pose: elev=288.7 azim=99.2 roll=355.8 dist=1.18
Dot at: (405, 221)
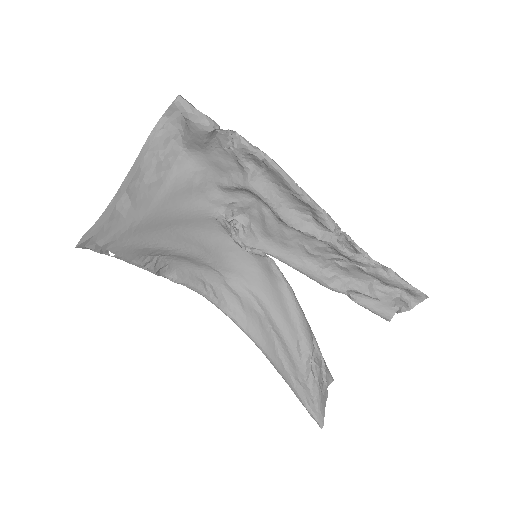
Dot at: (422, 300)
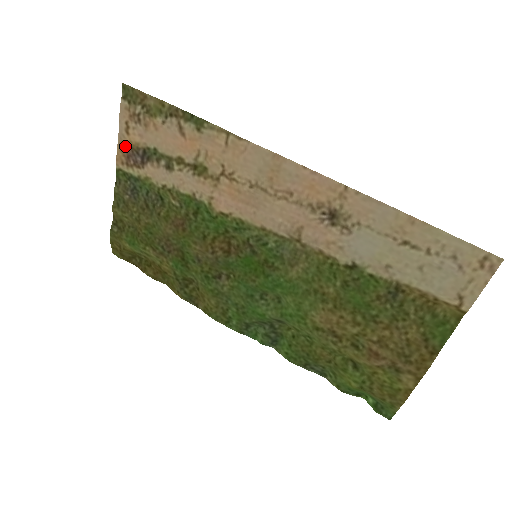
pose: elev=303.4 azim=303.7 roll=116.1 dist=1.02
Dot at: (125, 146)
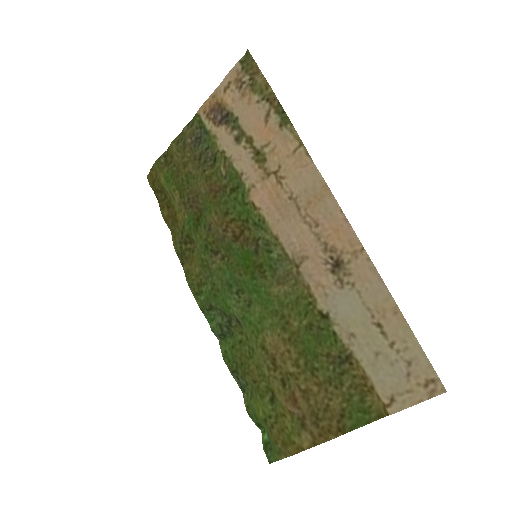
Dot at: (216, 100)
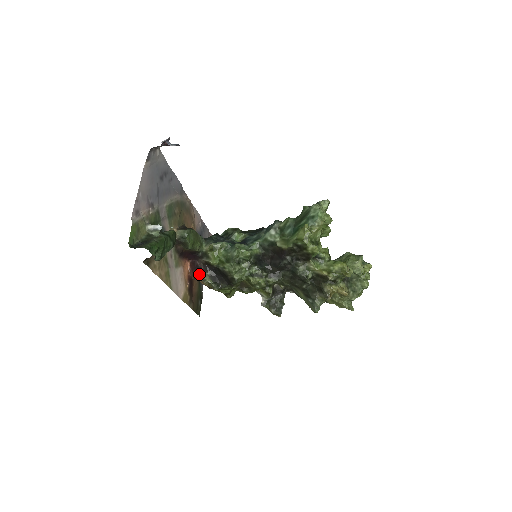
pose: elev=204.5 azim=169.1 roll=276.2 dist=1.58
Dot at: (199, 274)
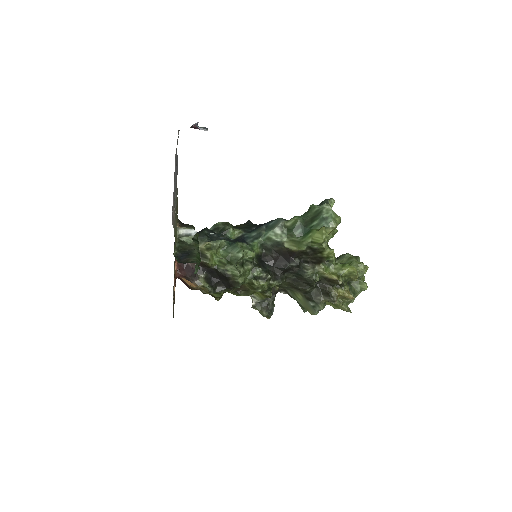
Dot at: (191, 276)
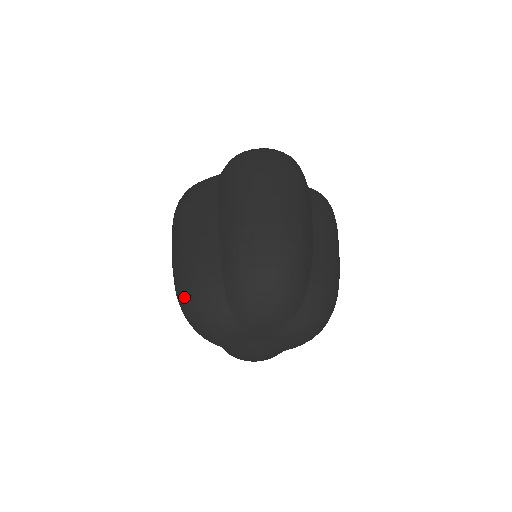
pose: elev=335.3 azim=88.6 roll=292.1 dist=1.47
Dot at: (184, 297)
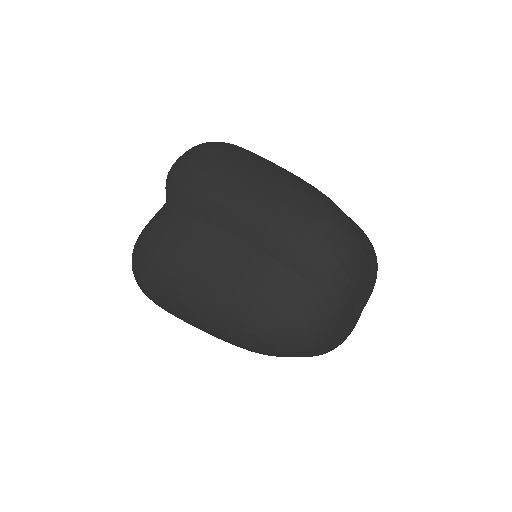
Dot at: (268, 330)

:::::

■ Exercise aim
Turn the rows above into a numbered list with one line per item, skipping blank lines and leaving out the pictures.

■ Reply
1. pose: elev=288.7 azim=99.2 roll=355.8 dist=1.18
2. Dot at: (405, 221)
3. Dot at: (422, 300)
4. pose: elev=303.4 azim=303.7 roll=116.1 dist=1.02
5. Dot at: (125, 146)
6. Dot at: (216, 100)
7. pose: elev=204.5 azim=169.1 roll=276.2 dist=1.58
8. Dot at: (199, 274)
9. Dot at: (191, 276)
10. pose: elev=335.3 azim=88.6 roll=292.1 dist=1.47
11. Dot at: (184, 297)
12. Dot at: (268, 330)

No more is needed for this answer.